(Document extract)

Mikael: This could mean in practice a metadata extension element which carries a URL which
resolves to a digitally signed document or a scanned paper with a handwritten signature, where 
the IdP/SP owner commits to certain rules.

GUI Recommendations

  1. The IDP MUST present the DisplayName and Logo of the SP, and SHOULD present the Description (this information can be obtained from Federation metadata; see SAML V2.0 Metadata Extensions for Login and Discovery User Interface Version 1.0) "(David: I would go for 'MUST present the description' - in stead of SHOULD)."
Mikael: Why logo is MUST? I understand logos are good for usability, but is it a must 
from privacy perspective? Or do we just want to enforce a good practice?
Nicole: How can we say must display when this information is available at all in the metadata as yet?  
What does the IdP do if the  information is absent? 

 

  1. The IDP MUST present the SP's PrivacyStatementURL. This is done even if all attributes are released based on NECESSITY.
  2. The Privacy and Data Protection Policy policy must be available at least in English and address the issues presented in Article 11 of the data protection directive:
    1. Identity of the controller and of his/her representative, if any
    2. Purposes of the processing
    3. Any further information such as;
      1. Categories of data concerned
      2. Recipients or categories of recipients
      3. Existence of the right of access to and the right to rectify the data concerning him/her
Mikael: In Finland, we have issued a template (in Finnish/English) for an SP's privacy policy:
http://www.csc.fi/hallinto/haka/ohjeet/palvelut-yllapitajille/tietosuojaseloste.html
Nicole: As above, how can you enforce presenting information that isn't currently available in the metadata?
  1. The IDP MUST present a list of the attributes defined as NECESSARY. No user consent is required before release. (However, given how web browsers work, the user may have to click a CONTINUE button in order to continue in the sequence.) (I don't actually think the "notify" one needs a button: so long as it's clear to the user that the consequence of their next action will be to release the attributes then that seems to satisfy the requirements of the Directive. So, for example, I'd see no problem in putting up a description of the attribute release on the same screen as the username/password entry boxes, making clear that *if* you login then this is what'll happen. NOTE -- the attribute values for the specific browser user are not available when the login screen is presented, since the user's identity is not yet known.))

(End Document extract)

* _Work item 1_
Under "Any further information such as;" in the IdP GUI recommendations discussion, list every item of information given.
* _Work item 2_
According to the IdP GUI recommendations discussion, in what language at minimum must the Privacy and Data Protection Policy be available?
* _Work item 3_
Continue the discussion of IdP GUI recommendations from the point where it stops.

(Data section)

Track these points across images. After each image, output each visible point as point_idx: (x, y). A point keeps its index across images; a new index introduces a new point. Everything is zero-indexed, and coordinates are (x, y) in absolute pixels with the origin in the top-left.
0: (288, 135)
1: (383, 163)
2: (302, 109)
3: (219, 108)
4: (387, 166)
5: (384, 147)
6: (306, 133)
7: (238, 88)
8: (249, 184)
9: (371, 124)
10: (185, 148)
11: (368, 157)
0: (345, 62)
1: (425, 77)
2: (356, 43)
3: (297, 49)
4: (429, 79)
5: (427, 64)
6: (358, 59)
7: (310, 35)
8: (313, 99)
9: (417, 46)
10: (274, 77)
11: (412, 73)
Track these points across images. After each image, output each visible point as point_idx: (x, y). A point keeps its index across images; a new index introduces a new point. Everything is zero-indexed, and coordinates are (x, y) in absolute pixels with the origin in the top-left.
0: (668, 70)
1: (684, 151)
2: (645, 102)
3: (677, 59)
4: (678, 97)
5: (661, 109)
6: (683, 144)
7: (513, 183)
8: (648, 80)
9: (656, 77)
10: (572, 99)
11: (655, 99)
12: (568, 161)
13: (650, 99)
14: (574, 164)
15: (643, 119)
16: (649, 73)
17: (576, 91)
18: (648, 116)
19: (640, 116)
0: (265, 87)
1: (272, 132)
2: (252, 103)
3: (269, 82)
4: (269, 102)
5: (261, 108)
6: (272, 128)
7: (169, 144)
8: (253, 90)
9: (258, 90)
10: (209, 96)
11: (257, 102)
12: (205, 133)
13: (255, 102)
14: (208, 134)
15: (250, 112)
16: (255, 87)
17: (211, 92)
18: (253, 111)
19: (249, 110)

(End Data section)

* _Your response 1_
- Categories of data concerned
- Recipients or categories of recipients
- Existence of the right of access to and the right to rectify the data concerning him/her

* _Your response 2_
English.

* _Your response 3_
  2. The IDP MUST present a list of the attributes in the REQUIRING CONSENT category. The user MUST be able to consent/block each individual attribute (and value?). We may come back to this in talking about attribute groups, where it really doesn't make functional sense to consent to only one of a set of attributes, but if the attributes are separate (e.g. suppose a site that asks for display name and date of birth, both on grounds of consent rather than necessity) then you have to be able to consent separately too. Saying "we can only address you by name if you tell us your birthday too" sounds to me like invalid consent to both :(
  3. The IDP should provide the ability to configure localised descriptions of the attributes (e.g. what PersistentID means)
  4. The IDP MUST remember which attributes' release the user has consented to (if consent is used), or been informed of (if NECESSITY is used). If an SP's attribute release policy changes, the user MUST be prompted again for INFORM and/or CONSENT.
  5. (major issue, creating confusion) There are sets of attributes that are very similar, sometimes overlapping. The best example of this is the set of attributes related to a person's name(s). An SP may request all of a person's name attributes, which will result in a cluttered and confusing attribute release GUI. (suggest some standards for handling these reaquests?) More information available in this posting from Scott.

Attribute Harmonization

  1. start with eduPerson
    1. In the eduGAIN policy work we discussed what to do with the inconsistent semantics of eduPersonAffiliation. This Doodle poll presents the alternatives and the preferred one: http://doodle.com/me2xgh4ctgrypbg7
    2. However, we concluded that the fastest way forward for eduGAIN is that we don't introduce a new attribute but use ePA and just declare some ePA values (staff, employee) unrealiable.
  2. is this a document where we want to make recommendations on persistentID vs ePTID vs ePPN? Or ePA vs ePSA?
  3. Need to identify specific attributes that are "standard"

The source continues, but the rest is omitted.